22 On the Banks of Lake Kinneret

"Lake Kinneret is not just a beautiful sight, nor simply a part of nature – the fate of a nation is embodied in its name", so wrote the poetess Rachel about the days she spent on the "young woman's farm" which Hana Meizel established in 1911 on the shores of Lake Kinneret. Indeed, the destiny of many was determined in those turbulent days on the banks of the Kinneret. The Young Woman's farm seen in the photo is part of the Kinneret collective where pioneers of the second aliya (wave of immigration) settled and from where several of them went to "Um Juni" and established the first kibbutz – Degania.

Today it is fashionable to attack the kibbutzim and to present their ideology as a kind of madness. "Sweet Mud", a film that was made out of severe personal distress, is regarded by many as an indictment that reveals the kibbutz as a form of hypocritical and repressive life that is also mean spirited and devoid of even one iota of nobility of spirit. On the other hand there is a yearning for the early days of the kibbutz movement, for the great dream, for the personal dedication and pure faith. What a magnificent undertaking arose from the hut in Um Juni. Not only the kibbutzim, but all settlement in the country owes much to these groups of dreamers that danced at night on the shores of Lake Kinneret.

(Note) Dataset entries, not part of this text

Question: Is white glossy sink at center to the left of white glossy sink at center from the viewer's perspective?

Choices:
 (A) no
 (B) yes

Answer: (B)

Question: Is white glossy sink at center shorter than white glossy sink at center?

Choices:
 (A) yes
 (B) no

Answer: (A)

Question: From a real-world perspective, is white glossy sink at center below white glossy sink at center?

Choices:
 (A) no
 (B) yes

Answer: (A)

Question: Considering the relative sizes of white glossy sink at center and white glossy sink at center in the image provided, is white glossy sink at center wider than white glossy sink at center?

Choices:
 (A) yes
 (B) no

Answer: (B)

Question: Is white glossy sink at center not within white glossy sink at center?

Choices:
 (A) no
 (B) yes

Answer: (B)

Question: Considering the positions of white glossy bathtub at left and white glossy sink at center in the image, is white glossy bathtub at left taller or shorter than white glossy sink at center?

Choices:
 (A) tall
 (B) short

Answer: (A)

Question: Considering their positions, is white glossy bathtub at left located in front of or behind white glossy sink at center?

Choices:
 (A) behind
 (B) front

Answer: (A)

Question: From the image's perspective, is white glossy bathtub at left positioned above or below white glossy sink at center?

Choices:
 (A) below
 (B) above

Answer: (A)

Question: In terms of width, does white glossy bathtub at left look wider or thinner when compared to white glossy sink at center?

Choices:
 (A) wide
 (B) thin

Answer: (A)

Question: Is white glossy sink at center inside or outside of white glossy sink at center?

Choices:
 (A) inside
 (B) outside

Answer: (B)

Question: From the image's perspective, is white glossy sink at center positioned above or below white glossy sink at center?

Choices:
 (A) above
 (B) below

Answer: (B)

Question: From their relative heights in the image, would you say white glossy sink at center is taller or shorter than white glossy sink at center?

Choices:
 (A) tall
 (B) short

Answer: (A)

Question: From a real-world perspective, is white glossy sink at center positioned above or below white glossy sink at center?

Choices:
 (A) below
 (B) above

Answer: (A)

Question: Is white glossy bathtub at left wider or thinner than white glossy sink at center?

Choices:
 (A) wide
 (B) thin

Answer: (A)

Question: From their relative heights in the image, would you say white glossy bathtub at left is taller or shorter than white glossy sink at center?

I joined a group that descended from Upper Beitaniya – where members of Hashomer Hatzair once settled (Yehoshua Sobol wrote a Play about them) – to the Kinneret farm and from there continued on to the Eucalyptus groves of Naomi Shemer and then to the Kinneret Cemetery (where Rachel and Noami Shemer are buried as well as Berl Katznelson, Moshe Hess, Borochov, Serkin and other famous people). What stories were told and were not told on this trip! Yes, there were indeed days and there were nights on these memorable paths between Degania and Kinneret.